**WORK INSTRUCTION**
Beginning with the first entry, print all the records exactly.

Top of EXTRACTED RECORDS

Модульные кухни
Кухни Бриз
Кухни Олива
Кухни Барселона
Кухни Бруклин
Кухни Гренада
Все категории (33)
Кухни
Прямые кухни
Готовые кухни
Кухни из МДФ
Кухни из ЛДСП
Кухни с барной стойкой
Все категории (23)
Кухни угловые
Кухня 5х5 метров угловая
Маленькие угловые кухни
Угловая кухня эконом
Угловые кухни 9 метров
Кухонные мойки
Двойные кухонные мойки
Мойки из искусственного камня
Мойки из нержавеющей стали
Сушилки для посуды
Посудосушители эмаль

Bottom of EXTRACTED RECORDS

**COMPLETED EXERCISE**
Модульные кухни
Кухни Бриз
Кухни Олива
Кухни Барселона
Кухни Бруклин
Кухни Гренада
Все категории (33)
Кухни
Прямые кухни
Готовые кухни
Кухни из МДФ
Кухни из ЛДСП
Кухни с барной стойкой
Все категории (23)
Кухни угловые
Кухня 5х5 метров угловая
Маленькие угловые кухни
Угловая кухня эконом
Угловые кухни 9 метров
Кухонные мойки
Двойные кухонные мойки
Мойки из искусственного камня
Мойки из нержавеющей стали
Сушилки для посуды
Посудосушители эмаль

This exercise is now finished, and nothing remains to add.